(Reading passage begins)

Babia Góra  (in Polish), or Babia hora (in Slovak), literally Old Wives' or Witches' Mountain, is a massif situated on the border between Poland and Slovakia in the Western Beskid Mountains. The name is also applied to the culmination of the massif, Diablak ("Devil's Peak"), which is also the highest peak of this part of the Carpathian Mountains, at  above sea level.

History
Babia Góra was first mentioned in the 15th century chronicle of Jan Długosz. It was first plotted on a map in 1558. Until the end of the 17th century most of the available information on the mountain came from folklore. According to folk tales, the mountain was the location of the witches' sabbath. The first known ascent was made in 1782 by the court astronomer of King Stanislaus Augustus, Jowin Fryderyk Alojzy Bystrzycki, Bończa coat of arms. The period of scientific investigations began in the second half of the 19th century.

Nature
Gentle from the south, steep from the north, Babia Góra is home to bear, lynx, wolf and other species; as well as alpine flora endemic at this altitude. The first attempts to protect the area were made in the 1930s. In 1933 the Nature Reserve of Babia Góra was established on the Polish side. Later, in 1954, the Babia Góra National Park (Babiogórski Park Narodowy) was established with an area of 17.04 km2. In 1976 it became one of the first Biosphere Reserves in the world. For a long time Babia Góra National Park was the smallest of the Polish national parks. In 1997 it was enlarged to 33.92 km2 and a buffer zone was created of 84.37 km2. Within the park, 10.62 km2 is under strict protection. There are calls for strengthening of cross-border cooperation with Slovakia to better protect the fragile environment of the mountain.

(Reading passage ends)
(Study material begins)

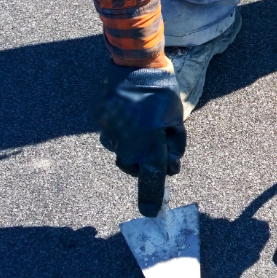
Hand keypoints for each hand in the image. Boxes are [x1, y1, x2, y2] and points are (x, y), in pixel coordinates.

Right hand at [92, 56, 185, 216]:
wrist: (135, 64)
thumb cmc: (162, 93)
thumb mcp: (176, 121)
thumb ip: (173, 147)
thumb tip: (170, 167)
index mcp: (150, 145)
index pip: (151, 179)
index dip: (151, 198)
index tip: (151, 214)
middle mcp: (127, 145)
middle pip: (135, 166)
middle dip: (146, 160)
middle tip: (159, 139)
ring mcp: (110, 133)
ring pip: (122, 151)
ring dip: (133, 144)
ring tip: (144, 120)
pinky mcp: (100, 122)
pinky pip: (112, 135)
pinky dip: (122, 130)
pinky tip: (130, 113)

(Study material ends)

### Problems to solve
• 1. Condense the paragraph of the Babia Góra passage that begins "Babia Góra was first mentioned" into a bulleted list that keeps its main facts.
• 2. According to the Babia Góra passage, in what year did the national park become one of the first Biosphere Reserves in the world?

### Answers provided
• 1.
- First mentioned in Jan Długosz's 15th-century chronicle
- First plotted on a map in 1558
- Until the end of the 17th century, most information about the mountain came from folklore
- Folk tales placed the witches' sabbath on the mountain
- First known ascent made in 1782 by Jowin Fryderyk Alojzy Bystrzycki, Bończa coat of arms, court astronomer of King Stanislaus Augustus
- Scientific investigation began in the second half of the 19th century

• 2. 1976